Our initial idea was to create a tool kit for the registry that allows iGEM teams to easily implement post translational modifications (PTMs) to complex proteins that they want to produce. Many eukaryotic cells have these PTMs to make the proteins they need, but prokaryotic organisms like E.coli have a much smaller selection of PTMs. So iGEM teams are limited in what proteins they can produce in E.coli. Our idea was to create a toolkit of devices and enzymes that other teams could put in their device to allow for the needed PTMs to work. So that's what we spent most of this week researching.
Unfortunately, after researching this idea we decided that PTMs weren't really a good project direction and that there isn't much we could do with it that would really be new or impressive. We can't create a toolkit like we originally planned because each type of PTM is radically different, even when it's two cases of the same modification. So since we can't create a useful toolkit, all we would be doing is putting coding regions in E.coli and seeing if it worked, which isn't really a good project.

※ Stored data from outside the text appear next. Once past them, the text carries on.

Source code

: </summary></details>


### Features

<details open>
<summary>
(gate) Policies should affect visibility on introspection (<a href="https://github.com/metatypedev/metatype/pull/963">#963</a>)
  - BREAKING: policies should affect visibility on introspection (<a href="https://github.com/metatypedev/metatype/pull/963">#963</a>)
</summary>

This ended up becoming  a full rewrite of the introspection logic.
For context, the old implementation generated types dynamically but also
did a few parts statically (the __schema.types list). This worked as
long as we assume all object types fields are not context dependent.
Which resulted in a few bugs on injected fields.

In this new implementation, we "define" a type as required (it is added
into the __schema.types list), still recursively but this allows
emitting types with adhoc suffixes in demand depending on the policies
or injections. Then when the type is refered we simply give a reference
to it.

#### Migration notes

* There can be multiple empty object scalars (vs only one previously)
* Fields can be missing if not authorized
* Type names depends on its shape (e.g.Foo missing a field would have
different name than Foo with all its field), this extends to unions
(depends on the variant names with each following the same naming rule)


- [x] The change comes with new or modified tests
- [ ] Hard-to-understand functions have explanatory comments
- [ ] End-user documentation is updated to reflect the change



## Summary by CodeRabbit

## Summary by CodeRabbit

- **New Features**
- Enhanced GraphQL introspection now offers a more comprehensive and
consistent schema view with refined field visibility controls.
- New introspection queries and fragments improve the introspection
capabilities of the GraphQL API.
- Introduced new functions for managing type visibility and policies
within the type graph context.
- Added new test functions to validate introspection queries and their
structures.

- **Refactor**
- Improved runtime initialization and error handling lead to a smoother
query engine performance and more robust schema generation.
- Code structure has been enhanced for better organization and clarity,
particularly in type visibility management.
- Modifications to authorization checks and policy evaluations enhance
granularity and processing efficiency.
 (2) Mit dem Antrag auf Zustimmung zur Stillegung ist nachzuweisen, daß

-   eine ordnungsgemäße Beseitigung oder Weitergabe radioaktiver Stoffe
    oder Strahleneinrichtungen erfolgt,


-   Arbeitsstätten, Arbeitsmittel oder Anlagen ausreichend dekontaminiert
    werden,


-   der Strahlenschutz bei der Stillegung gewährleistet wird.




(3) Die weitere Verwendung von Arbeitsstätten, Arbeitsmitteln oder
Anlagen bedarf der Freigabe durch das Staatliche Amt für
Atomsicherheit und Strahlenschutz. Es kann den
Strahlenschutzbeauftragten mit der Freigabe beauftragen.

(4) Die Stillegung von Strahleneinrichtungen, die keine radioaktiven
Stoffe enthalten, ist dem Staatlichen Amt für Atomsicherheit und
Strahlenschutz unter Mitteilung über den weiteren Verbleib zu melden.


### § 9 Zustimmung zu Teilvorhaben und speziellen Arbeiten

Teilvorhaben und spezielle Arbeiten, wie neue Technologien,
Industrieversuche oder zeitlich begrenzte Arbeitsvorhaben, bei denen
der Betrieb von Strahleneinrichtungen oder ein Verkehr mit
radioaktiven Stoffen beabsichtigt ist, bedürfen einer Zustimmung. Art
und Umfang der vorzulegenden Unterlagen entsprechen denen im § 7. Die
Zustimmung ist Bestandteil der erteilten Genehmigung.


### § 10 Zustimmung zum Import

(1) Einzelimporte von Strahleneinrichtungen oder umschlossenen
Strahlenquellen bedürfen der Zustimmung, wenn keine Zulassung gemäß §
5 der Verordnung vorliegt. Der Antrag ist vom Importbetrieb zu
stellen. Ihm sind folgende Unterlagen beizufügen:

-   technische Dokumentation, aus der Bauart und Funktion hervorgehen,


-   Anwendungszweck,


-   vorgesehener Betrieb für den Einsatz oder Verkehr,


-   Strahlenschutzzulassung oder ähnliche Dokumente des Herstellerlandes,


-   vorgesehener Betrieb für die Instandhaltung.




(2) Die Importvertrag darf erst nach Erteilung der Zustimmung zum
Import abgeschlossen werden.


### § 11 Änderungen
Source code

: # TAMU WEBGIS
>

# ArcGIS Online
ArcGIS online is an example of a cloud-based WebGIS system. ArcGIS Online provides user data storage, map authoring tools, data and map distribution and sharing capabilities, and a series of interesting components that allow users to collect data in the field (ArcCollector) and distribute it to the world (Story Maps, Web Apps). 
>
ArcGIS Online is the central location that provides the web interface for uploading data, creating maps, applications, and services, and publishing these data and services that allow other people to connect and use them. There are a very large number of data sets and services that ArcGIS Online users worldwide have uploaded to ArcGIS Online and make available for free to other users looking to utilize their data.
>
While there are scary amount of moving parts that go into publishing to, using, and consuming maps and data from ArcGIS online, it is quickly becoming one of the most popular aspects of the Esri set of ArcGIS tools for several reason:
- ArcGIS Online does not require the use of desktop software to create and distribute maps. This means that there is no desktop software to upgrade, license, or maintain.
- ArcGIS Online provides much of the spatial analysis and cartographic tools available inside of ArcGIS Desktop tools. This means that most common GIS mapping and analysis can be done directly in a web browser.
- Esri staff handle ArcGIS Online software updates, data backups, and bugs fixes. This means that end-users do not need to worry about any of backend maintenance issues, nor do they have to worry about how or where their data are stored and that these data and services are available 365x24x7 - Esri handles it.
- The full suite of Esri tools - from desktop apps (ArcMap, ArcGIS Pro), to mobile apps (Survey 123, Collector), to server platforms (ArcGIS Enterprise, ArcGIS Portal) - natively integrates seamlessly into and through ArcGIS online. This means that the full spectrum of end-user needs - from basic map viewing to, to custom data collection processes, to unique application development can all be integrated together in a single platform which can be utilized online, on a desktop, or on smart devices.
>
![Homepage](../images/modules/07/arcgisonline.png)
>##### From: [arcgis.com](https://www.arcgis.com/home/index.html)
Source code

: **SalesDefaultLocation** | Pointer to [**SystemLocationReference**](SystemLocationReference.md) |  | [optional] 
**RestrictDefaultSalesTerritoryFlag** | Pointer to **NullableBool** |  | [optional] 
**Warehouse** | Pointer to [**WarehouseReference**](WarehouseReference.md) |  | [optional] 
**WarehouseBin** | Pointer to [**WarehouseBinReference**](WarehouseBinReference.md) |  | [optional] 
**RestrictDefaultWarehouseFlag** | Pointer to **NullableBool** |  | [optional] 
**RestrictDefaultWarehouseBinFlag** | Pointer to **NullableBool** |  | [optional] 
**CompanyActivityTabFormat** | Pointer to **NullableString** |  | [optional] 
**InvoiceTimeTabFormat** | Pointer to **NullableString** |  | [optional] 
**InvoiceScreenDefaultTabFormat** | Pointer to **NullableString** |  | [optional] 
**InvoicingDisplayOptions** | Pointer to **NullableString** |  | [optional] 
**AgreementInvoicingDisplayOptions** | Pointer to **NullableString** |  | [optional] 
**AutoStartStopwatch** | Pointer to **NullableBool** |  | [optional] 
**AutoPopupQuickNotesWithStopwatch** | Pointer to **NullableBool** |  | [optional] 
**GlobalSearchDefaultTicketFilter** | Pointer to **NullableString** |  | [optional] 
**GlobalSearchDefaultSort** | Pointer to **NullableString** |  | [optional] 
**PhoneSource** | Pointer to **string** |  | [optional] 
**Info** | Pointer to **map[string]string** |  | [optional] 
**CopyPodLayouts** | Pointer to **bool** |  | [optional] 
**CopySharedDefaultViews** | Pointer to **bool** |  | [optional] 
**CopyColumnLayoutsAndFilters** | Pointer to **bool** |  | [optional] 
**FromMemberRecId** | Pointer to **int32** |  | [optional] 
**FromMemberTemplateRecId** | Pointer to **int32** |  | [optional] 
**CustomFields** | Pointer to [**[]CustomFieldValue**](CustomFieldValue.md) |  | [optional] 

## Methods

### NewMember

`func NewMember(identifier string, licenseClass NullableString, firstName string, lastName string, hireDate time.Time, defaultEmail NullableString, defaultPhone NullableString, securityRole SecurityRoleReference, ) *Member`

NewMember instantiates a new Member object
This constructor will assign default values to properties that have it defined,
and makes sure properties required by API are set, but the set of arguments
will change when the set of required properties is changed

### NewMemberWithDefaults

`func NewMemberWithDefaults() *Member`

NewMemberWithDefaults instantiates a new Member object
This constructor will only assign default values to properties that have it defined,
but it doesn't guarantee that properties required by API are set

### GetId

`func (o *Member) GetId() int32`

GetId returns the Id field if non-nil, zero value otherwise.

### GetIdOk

So we started talking about quality control after Dr. Rickus mentioned it to us. We realized that there's no real standard for robustness of a part in the registry. People just put parts in one situation and test it in that specific set of variables, which doesn't help other teams if they want to use it in a different strain of microbe or under different conditions. So we read a paper that just came out that talked about creating a quality control number for genetic parts that shows how robust a part is to change. One of our focuses will be to adapt their method to iGEM parts and create a new system for measuring robustness of parts in the registry so teams can easily see how well a part can be used in different situations. It will add a level of characterization to the registry that is sorely needs. We are also talking about creating a number of devices or even a toolkit that teams can use to control robustness of a part. So let's say we create one device that keeps the output of a circuit steady in temperature changes, one that keeps steady in pH changes, and one that keeps it steady when the host species is changed. Then teams could use our quality control devices to better build and characterize their parts.